Dear Little Wenker, 

I’ve been dating a girl for six months now and we’ve hit a snag. Everything was going great at first—breakfast in bed, couples’ trivia night—we’re even thinking about getting a cat! But all of a sudden, she’s started doing this thing where she talks to me like I’m a kid. Well, more like I’m a small animal, actually: a dog. My friends say I’m crazy—that she’s just being affectionate—but she even scratches my head sometimes and calls me a “good boy.” I overlooked it for weeks, but she called me “Champion” the other day during sex. I was pretty into it, ngl, until I saw from a Facebook memory that “Champion” was her greyhound’s name as a kid. 

I love her, I really think I do, but honestly it’s sort of emasculating. I don’t want to be treated like an animal anywhere but the bedroom. Help me??

Sincerely, 
Man’s Best Friend

Dear Man’s Best Friend, 

It takes a lot of courage for a man to ask for help. Thank you for being so brave. 

You have two options. Let’s begin with some questions—spoiler, this is the harder option. Who makes breakfast in bed every weekend? By couples’ trivia, do you really mean asking her to guess how many collective situps the bros can do without hurling after speed-eating McRibs and chugging your secret cocktail “gut bust?” And do you really think a cat will keep her from leaving if you continue to forget her mom has celiac before every Sunday night supper and isn’t just a “sourdough snob?” I want you to answer these questions and then be honest: do you need training? Because it seems she is trying her best to house-train you, and you are just peeing wherever you’d like. 

If you’re not interested in relationship work, instead embrace your new role. You might be surprised at how much you like being on a leash, and you will definitely learn more uses for your tongue than you ever imagined. Jump on the couch, dig in the yard, steal food off the counter. Maybe you won’t be such a good boy to her anymore … but always make sure to wag that tail so she knows you’re veryyyyyy excited she’s home. 

Report back soon—and I’m talking dog years soon.

_ _ _

*Questions*.
1 – Can you return the part of the advice column that opens with the words containing "If you’re not" and closes with "dog years soon."?
2 – Answer these questions from the advice column:
(a) How long has the letter writer been dating the girl?
(b) What was "Champion" the name of?
(c) What is the name of the letter writer's secret cocktail?
3 – Can you sum up the advice column in two sentences?
The records have no connection to the advice column.

*Dataset records*.
_ _ _

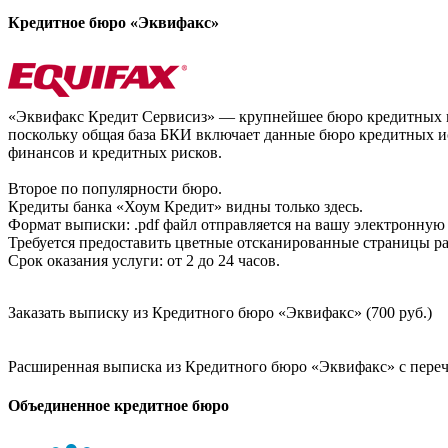
Кредитное бюро «Эквифакс»
«Эквифакс Кредит Сервисиз» — крупнейшее бюро кредитных ис
поскольку общая база БКИ включает данные бюро кредитных ис
финансов и кредитных рисков.
Второе по популярности бюро.
Кредиты банка «Хоум Кредит» видны только здесь.
Формат выписки: .pdf файл отправляется на вашу электронную 
Требуется предоставить цветные отсканированные страницы раз
Срок оказания услуги: от 2 до 24 часов.
Заказать выписку из Кредитного бюро «Эквифакс» (700 руб.)
Расширенная выписка из Кредитного бюро «Эквифакс» с перечн
Объединенное кредитное бюро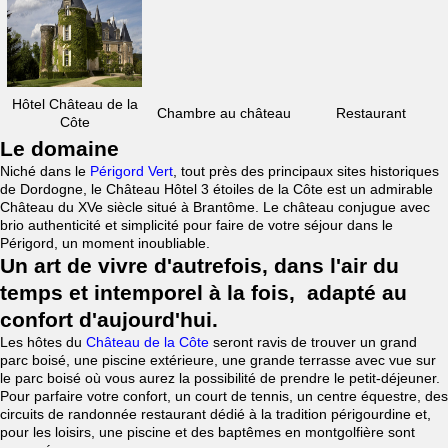
Hôtel Château de la
Chambre au château
Restaurant
Côte
Le domaine
Niché dans le
Périgord Vert
, tout près des principaux sites historiques
de Dordogne, le Château Hôtel 3 étoiles de la Côte est un admirable
Château du XVe siècle situé à Brantôme. Le château conjugue avec
brio authenticité et simplicité pour faire de votre séjour dans le
Périgord, un moment inoubliable.
Un art de vivre d'autrefois, dans l'air du
temps et intemporel à la fois, adapté au
confort d'aujourd'hui.
Les hôtes du
Château de la Côte
seront ravis de trouver un grand
parc boisé, une piscine extérieure, une grande terrasse avec vue sur
le parc boisé où vous aurez la possibilité de prendre le petit-déjeuner.
Pour parfaire votre confort, un court de tennis, un centre équestre, des
circuits de randonnée restaurant dédié à la tradition périgourdine et,
pour les loisirs, une piscine et des baptêmes en montgolfière sont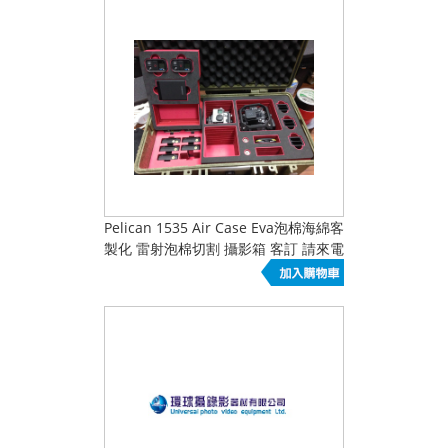
Pelican 1535 Air Case Eva泡棉海綿客
製化 雷射泡棉切割 攝影箱 客訂 請來電
洽詢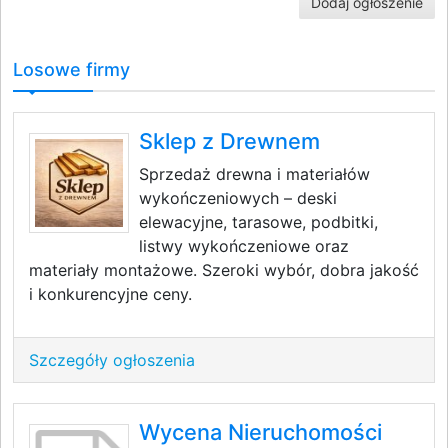
Dodaj ogłoszenie
Losowe firmy
Sklep z Drewnem
Sprzedaż drewna i materiałów
wykończeniowych – deski
elewacyjne, tarasowe, podbitki,
listwy wykończeniowe oraz
materiały montażowe. Szeroki wybór, dobra jakość
i konkurencyjne ceny.
Szczegóły ogłoszenia
Wycena Nieruchomości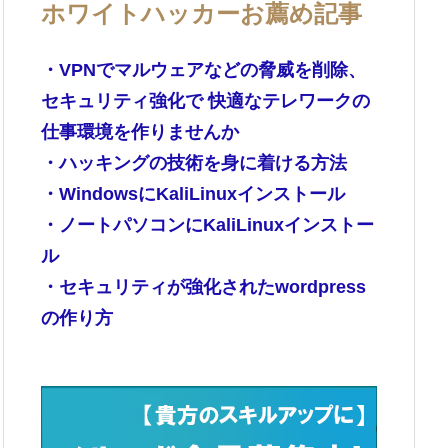
ホワイトハッカーお薦め記事
・VPNでマルウェアなどの脅威を削除、
セキュリティ強化で 快適なテレワークの
仕事環境を作りませんか
・ハッキングの技術を身に着ける方法
・WindowsにKaliLinuxインストール
・ノートパソコンにKaliLinuxインストー
ル
・セキュリティが強化されたwordpress
の作り方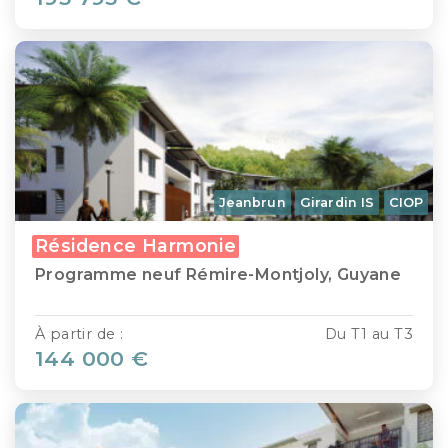
Jeanbrun
Girardin IS
CIOP
Résidence Harmonie
Programme neuf Rémire-Montjoly, Guyane
À partir de :
Du T1 au T3
144 000 €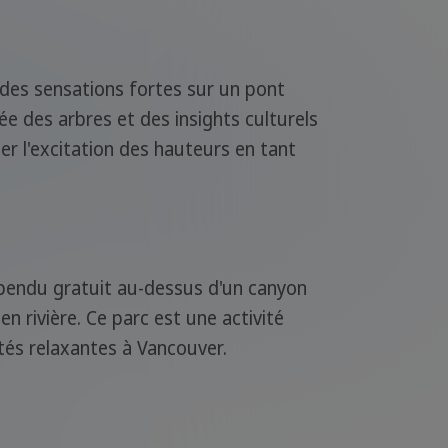
 des sensations fortes sur un pont
ée des arbres et des insights culturels
ier l'excitation des hauteurs en tant
pendu gratuit au-dessus d'un canyon
 rivière. Ce parc est une activité
tés relaxantes à Vancouver.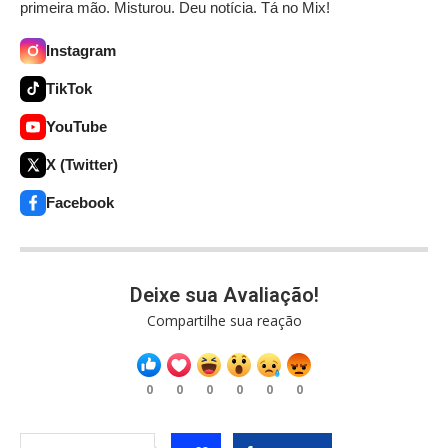
primeira mão. Misturou. Deu notícia. Tá no Mix!
Instagram
TikTok
YouTube
X (Twitter)
Facebook
Deixe sua Avaliação!
Compartilhe sua reação
0
0
0
0
0
0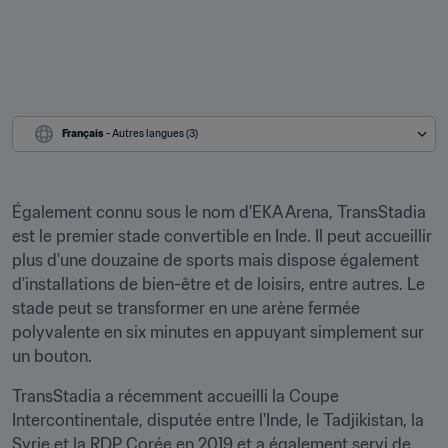
Français
 - Autres langues (3)
Également connu sous le nom d'EKA Arena, TransStadia 
est le premier stade convertible en Inde. Il peut accueillir 
plus d'une douzaine de sports mais dispose également 
d'installations de bien-être et de loisirs, entre autres. Le 
stade peut se transformer en une arène fermée 
polyvalente en six minutes en appuyant simplement sur 
un bouton.
TransStadia a récemment accueilli la Coupe 
Intercontinentale, disputée entre l'Inde, le Tadjikistan, la 
Syrie et la RDP Corée en 2019 et a également servi de 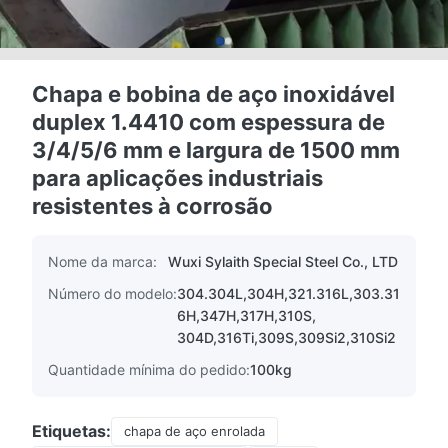
Chapa e bobina de aço inoxidável
duplex 1.4410 com espessura de
3/4/5/6 mm e largura de 1500 mm
para aplicações industriais
resistentes à corrosão
Nome da marca:
Wuxi Sylaith Special Steel Co., LTD
Número do modelo:
304.304L,304H,321.316L,303.31
6H,347H,317H,310S,
304D,316Ti,309S,309Si2,310Si2
Quantidade mínima do pedido:
100kg
Etiquetas:
chapa de aço enrolada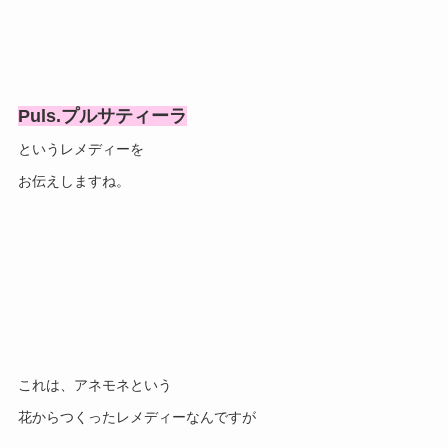
Puls.プルサティーラ
というレメディーを
お伝えしますね。
これは、アネモネという
花からつくったレメディーなんですが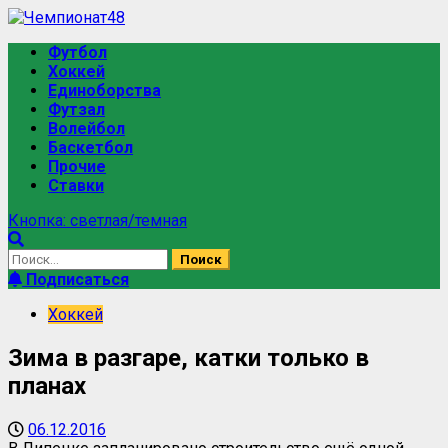
Футбол
Хоккей
Единоборства
Футзал
Волейбол
Баскетбол
Прочие
Ставки
Кнопка: светлая/темная
Подписаться
Хоккей
Зима в разгаре, катки только в
планах
06.12.2016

_ _ _

*Replies*.
1 –
If you’re not interested in relationship work, instead embrace your new role. You might be surprised at how much you like being on a leash, and you will definitely learn more uses for your tongue than you ever imagined. Jump on the couch, dig in the yard, steal food off the counter. Maybe you won’t be such a good boy to her anymore … but always make sure to wag that tail so she knows you’re veryyyyyy excited she’s home. 

Report back soon—and I’m talking dog years soon.

2 –
(a) Six months.
(b) Her greyhound when she was a kid.
(c) "Gut bust."

3 – A man who has been dating a girl for six months writes that she has started treating him like a dog, once calling him by the name of her childhood greyhound, and that he finds it emasculating outside the bedroom. The reply gives him two options: face hard questions about his own behavior, since she seems to be trying to house-train him, or embrace his new role.